▸ LISTED RECORDS
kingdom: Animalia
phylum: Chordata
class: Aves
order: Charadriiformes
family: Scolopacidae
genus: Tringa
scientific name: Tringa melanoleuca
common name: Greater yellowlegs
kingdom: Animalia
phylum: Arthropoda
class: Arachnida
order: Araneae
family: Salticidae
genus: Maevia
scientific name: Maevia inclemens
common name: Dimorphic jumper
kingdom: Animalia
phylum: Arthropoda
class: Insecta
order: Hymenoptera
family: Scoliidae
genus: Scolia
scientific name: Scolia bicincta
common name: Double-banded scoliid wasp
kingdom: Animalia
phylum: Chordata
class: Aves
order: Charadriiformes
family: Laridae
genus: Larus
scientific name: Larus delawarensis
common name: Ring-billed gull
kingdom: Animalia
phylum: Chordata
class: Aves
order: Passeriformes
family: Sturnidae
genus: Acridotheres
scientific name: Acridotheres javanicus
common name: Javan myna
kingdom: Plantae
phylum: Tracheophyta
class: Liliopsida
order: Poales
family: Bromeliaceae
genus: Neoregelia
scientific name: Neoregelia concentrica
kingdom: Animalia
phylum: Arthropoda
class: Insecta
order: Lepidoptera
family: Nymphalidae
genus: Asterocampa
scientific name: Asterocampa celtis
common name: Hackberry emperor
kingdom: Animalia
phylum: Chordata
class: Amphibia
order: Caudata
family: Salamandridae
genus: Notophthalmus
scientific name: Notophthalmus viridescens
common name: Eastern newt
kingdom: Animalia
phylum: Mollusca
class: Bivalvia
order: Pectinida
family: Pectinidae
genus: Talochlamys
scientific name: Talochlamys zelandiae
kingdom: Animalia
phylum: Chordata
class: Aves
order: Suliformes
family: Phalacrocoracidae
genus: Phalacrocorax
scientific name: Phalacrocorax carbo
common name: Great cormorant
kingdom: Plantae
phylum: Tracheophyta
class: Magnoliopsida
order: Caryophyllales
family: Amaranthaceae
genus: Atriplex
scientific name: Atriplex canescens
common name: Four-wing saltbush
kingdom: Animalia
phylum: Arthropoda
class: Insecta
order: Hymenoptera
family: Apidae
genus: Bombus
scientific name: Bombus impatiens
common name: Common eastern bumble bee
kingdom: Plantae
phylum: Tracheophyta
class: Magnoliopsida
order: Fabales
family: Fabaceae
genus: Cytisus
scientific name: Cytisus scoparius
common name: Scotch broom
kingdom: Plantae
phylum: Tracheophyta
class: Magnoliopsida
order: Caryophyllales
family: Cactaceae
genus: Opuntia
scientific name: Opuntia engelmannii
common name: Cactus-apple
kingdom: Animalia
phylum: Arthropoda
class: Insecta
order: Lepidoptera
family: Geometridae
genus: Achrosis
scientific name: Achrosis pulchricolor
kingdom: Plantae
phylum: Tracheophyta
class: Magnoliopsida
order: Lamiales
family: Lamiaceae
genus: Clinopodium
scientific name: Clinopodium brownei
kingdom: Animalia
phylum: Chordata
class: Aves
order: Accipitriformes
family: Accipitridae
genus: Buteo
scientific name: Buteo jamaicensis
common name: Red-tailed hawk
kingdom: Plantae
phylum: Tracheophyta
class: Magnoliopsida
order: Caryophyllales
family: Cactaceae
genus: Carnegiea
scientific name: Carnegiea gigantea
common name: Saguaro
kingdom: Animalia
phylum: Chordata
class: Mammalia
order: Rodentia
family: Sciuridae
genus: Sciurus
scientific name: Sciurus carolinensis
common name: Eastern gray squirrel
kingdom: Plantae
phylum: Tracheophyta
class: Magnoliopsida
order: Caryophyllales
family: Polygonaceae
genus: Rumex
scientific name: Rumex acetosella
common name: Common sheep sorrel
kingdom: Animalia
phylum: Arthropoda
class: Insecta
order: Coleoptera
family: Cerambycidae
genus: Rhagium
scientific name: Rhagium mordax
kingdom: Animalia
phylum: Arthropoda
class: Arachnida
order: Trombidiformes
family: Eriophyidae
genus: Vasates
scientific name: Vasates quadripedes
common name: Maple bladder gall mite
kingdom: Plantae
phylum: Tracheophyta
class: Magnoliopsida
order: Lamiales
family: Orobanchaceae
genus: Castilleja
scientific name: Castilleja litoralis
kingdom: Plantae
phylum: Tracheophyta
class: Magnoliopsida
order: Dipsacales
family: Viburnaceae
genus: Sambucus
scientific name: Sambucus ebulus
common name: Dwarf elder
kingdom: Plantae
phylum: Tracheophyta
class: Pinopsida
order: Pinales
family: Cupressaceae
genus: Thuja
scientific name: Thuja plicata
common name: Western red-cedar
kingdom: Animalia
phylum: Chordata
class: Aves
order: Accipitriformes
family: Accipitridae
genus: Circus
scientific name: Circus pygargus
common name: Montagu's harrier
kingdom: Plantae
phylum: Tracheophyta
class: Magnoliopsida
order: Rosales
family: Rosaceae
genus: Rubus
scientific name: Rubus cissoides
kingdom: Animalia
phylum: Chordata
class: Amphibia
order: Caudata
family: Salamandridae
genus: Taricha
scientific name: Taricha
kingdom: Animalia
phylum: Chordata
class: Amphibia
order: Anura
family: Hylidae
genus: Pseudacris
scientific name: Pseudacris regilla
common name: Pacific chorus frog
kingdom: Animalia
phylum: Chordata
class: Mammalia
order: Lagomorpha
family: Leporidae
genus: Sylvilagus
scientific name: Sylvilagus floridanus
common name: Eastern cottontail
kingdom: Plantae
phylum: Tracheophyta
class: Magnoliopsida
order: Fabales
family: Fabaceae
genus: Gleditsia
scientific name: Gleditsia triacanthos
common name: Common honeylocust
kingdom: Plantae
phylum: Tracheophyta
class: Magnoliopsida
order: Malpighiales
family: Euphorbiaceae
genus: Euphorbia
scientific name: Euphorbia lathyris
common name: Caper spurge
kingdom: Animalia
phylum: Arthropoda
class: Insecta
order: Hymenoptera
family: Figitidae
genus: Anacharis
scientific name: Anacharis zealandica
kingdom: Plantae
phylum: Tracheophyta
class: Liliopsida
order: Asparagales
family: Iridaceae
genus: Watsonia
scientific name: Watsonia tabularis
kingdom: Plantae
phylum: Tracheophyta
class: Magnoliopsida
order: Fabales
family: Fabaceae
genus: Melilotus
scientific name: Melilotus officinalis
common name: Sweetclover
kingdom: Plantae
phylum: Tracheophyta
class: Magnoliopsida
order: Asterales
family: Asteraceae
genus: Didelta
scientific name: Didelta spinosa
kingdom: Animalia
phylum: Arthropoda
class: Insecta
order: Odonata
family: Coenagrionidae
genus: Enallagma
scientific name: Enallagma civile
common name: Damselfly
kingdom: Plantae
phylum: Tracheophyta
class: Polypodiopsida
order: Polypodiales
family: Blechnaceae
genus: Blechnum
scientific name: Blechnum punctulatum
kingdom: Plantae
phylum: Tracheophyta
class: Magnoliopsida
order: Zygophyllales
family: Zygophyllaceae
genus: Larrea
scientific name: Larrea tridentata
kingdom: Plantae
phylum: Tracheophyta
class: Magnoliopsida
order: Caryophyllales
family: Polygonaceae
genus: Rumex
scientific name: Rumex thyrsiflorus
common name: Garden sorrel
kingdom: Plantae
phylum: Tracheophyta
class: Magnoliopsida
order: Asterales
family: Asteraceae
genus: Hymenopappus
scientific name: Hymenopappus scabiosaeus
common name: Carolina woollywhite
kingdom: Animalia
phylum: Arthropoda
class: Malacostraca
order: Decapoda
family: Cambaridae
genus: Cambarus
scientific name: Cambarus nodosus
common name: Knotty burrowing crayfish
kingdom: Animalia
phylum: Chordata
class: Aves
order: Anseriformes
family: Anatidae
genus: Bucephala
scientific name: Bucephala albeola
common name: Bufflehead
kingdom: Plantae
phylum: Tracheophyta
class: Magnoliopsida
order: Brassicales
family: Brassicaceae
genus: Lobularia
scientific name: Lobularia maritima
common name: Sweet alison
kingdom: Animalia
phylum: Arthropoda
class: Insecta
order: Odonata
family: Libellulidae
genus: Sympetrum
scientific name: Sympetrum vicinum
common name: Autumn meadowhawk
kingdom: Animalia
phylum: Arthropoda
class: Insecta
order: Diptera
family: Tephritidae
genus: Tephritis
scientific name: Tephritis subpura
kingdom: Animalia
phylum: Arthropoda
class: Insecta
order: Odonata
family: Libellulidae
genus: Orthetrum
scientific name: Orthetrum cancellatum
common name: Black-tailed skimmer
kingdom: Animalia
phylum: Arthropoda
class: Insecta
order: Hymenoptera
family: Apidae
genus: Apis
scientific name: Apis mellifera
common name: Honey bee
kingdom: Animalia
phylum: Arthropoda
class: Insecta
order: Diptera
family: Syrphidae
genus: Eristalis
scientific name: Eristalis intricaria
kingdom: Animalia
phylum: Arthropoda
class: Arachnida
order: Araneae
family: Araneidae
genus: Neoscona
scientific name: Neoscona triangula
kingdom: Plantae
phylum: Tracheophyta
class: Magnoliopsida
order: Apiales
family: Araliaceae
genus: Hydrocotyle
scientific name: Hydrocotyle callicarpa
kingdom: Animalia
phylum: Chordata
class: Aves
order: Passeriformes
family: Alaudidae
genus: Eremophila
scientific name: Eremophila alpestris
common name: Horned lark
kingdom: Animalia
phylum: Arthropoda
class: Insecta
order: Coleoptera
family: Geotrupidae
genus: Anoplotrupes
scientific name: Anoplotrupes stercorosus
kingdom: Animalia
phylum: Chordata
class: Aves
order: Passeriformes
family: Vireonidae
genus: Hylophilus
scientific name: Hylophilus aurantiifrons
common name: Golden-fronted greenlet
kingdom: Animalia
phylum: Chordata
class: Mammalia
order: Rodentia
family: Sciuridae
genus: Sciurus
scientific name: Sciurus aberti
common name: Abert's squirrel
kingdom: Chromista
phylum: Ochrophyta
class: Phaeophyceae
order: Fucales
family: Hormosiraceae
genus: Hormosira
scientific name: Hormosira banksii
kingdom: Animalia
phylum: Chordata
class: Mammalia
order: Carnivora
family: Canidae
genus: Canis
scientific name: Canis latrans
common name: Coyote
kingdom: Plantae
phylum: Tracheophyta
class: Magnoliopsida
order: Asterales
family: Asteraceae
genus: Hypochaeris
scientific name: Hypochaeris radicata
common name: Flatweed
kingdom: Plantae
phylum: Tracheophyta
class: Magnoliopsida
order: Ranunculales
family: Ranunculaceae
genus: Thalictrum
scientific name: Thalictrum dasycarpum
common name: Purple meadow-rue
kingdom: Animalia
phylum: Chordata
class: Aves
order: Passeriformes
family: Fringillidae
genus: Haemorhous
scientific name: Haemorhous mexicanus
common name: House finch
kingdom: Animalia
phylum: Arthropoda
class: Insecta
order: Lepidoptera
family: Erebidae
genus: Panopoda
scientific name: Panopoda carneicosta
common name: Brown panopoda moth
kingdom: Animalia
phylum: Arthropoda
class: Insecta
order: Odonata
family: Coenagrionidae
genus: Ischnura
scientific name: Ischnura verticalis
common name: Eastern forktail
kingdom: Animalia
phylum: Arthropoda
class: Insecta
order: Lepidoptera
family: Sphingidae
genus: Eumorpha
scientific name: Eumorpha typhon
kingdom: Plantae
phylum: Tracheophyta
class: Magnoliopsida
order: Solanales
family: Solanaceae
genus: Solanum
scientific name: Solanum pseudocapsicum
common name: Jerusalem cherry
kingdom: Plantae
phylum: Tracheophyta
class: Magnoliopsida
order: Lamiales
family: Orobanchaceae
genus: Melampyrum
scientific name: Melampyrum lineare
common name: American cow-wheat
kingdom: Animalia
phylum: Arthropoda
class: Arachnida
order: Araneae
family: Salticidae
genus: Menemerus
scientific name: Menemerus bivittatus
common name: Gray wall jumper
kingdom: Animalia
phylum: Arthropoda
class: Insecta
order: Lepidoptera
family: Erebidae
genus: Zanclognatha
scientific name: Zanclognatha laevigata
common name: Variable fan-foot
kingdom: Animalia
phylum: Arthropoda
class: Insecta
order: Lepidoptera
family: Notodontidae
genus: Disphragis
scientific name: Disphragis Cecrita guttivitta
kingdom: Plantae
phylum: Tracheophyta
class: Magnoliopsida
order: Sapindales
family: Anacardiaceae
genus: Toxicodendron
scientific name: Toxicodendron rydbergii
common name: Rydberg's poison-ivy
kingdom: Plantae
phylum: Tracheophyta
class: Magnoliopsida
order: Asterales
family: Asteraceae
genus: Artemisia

▸ TO BE DONE
Revise the material from its first line up to and including the line containing "scientific name: Bombus impatiens", replacing "phylum" with "division" and leaving everything else unchanged.

▸ OUTPUT BELOW
kingdom: Animalia
division: Chordata
class: Aves
order: Charadriiformes
family: Scolopacidae
genus: Tringa
scientific name: Tringa melanoleuca
common name: Greater yellowlegs
kingdom: Animalia
division: Arthropoda
class: Arachnida
order: Araneae
family: Salticidae
genus: Maevia
scientific name: Maevia inclemens
common name: Dimorphic jumper
kingdom: Animalia
division: Arthropoda
class: Insecta
order: Hymenoptera
family: Scoliidae
genus: Scolia
scientific name: Scolia bicincta
common name: Double-banded scoliid wasp
kingdom: Animalia
division: Chordata
class: Aves
order: Charadriiformes
family: Laridae
genus: Larus
scientific name: Larus delawarensis
common name: Ring-billed gull
kingdom: Animalia
division: Chordata
class: Aves
order: Passeriformes
family: Sturnidae
genus: Acridotheres
scientific name: Acridotheres javanicus
common name: Javan myna
kingdom: Plantae
division: Tracheophyta
class: Liliopsida
order: Poales
family: Bromeliaceae
genus: Neoregelia
scientific name: Neoregelia concentrica
kingdom: Animalia
division: Arthropoda
class: Insecta
order: Lepidoptera
family: Nymphalidae
genus: Asterocampa
scientific name: Asterocampa celtis
common name: Hackberry emperor
kingdom: Animalia
division: Chordata
class: Amphibia
order: Caudata
family: Salamandridae
genus: Notophthalmus
scientific name: Notophthalmus viridescens
common name: Eastern newt
kingdom: Animalia
division: Mollusca
class: Bivalvia
order: Pectinida
family: Pectinidae
genus: Talochlamys
scientific name: Talochlamys zelandiae
kingdom: Animalia
division: Chordata
class: Aves
order: Suliformes
family: Phalacrocoracidae
genus: Phalacrocorax
scientific name: Phalacrocorax carbo
common name: Great cormorant
kingdom: Plantae
division: Tracheophyta
class: Magnoliopsida
order: Caryophyllales
family: Amaranthaceae
genus: Atriplex
scientific name: Atriplex canescens
common name: Four-wing saltbush
kingdom: Animalia
division: Arthropoda
class: Insecta
order: Hymenoptera
family: Apidae
genus: Bombus
scientific name: Bombus impatiens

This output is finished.